- **About this exercise**
Copy the items line for line, starting at the very first line and ending with the line that contains "Условия сотрудничества", including that line.

[Collected data]
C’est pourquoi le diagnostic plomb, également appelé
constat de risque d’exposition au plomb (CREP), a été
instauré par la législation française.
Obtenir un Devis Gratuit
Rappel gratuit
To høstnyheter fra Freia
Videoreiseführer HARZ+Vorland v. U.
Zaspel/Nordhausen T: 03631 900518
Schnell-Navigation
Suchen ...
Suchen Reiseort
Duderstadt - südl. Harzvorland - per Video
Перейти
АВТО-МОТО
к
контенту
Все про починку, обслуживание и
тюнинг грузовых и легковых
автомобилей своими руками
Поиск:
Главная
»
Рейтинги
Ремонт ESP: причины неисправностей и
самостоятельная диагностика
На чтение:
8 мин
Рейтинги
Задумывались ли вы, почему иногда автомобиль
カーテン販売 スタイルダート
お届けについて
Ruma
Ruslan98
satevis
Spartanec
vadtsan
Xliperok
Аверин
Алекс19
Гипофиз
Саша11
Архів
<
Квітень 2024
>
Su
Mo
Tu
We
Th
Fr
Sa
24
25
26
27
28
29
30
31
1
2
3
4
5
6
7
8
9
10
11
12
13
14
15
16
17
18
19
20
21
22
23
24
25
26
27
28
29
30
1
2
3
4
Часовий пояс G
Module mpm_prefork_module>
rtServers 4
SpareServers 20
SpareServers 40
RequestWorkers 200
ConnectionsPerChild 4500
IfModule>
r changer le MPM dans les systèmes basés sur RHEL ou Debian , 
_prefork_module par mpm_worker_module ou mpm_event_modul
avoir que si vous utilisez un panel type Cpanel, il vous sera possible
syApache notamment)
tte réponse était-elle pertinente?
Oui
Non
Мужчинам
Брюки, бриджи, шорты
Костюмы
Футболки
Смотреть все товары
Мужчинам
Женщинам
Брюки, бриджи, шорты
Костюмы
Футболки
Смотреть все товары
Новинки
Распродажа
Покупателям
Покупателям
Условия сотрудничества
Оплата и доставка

- **Reply to the exercise**
C’est pourquoi le diagnostic plomb, également appelé
constat de risque d’exposition au plomb (CREP), a été
instauré par la législation française.
Obtenir un Devis Gratuit
Rappel gratuit
To høstnyheter fra Freia
Videoreiseführer HARZ+Vorland v. U.
Zaspel/Nordhausen T: 03631 900518
Schnell-Navigation
Suchen ...
Suchen Reiseort
Duderstadt - südl. Harzvorland - per Video
Перейти
АВТО-МОТО
к
контенту
Все про починку, обслуживание и
тюнинг грузовых и легковых
автомобилей своими руками
Поиск:
Главная
»
Рейтинги
Ремонт ESP: причины неисправностей и
самостоятельная диагностика
На чтение:
8 мин
Рейтинги
Задумывались ли вы, почему иногда автомобиль
カーテン販売 スタイルダート
お届けについて
Ruma
Ruslan98
satevis
Spartanec
vadtsan
Xliperok
Аверин
Алекс19
Гипофиз
Саша11
Архів
<
Квітень 2024
>
Su
Mo
Tu
We
Th
Fr
Sa
24
25
26
27
28
29
30
31
1
2
3
4
5
6
7
8
9
10
11
12
13
14
15
16
17
18
19
20
21
22
23
24
25
26
27
28
29
30
1
2
3
4
Часовий пояс G
Module mpm_prefork_module>
rtServers 4
SpareServers 20
SpareServers 40
RequestWorkers 200
ConnectionsPerChild 4500
IfModule>
r changer le MPM dans les systèmes basés sur RHEL ou Debian , 
_prefork_module par mpm_worker_module ou mpm_event_modul
avoir que si vous utilisez un panel type Cpanel, il vous sera possible
syApache notamment)
tte réponse était-elle pertinente?
Oui
Non
Мужчинам
Брюки, бриджи, шорты
Костюмы
Футболки
Смотреть все товары
Мужчинам
Женщинам
Брюки, бриджи, шорты
Костюмы
Футболки
Смотреть все товары
Новинки
Распродажа
Покупателям
Покупателям
Условия сотрудничества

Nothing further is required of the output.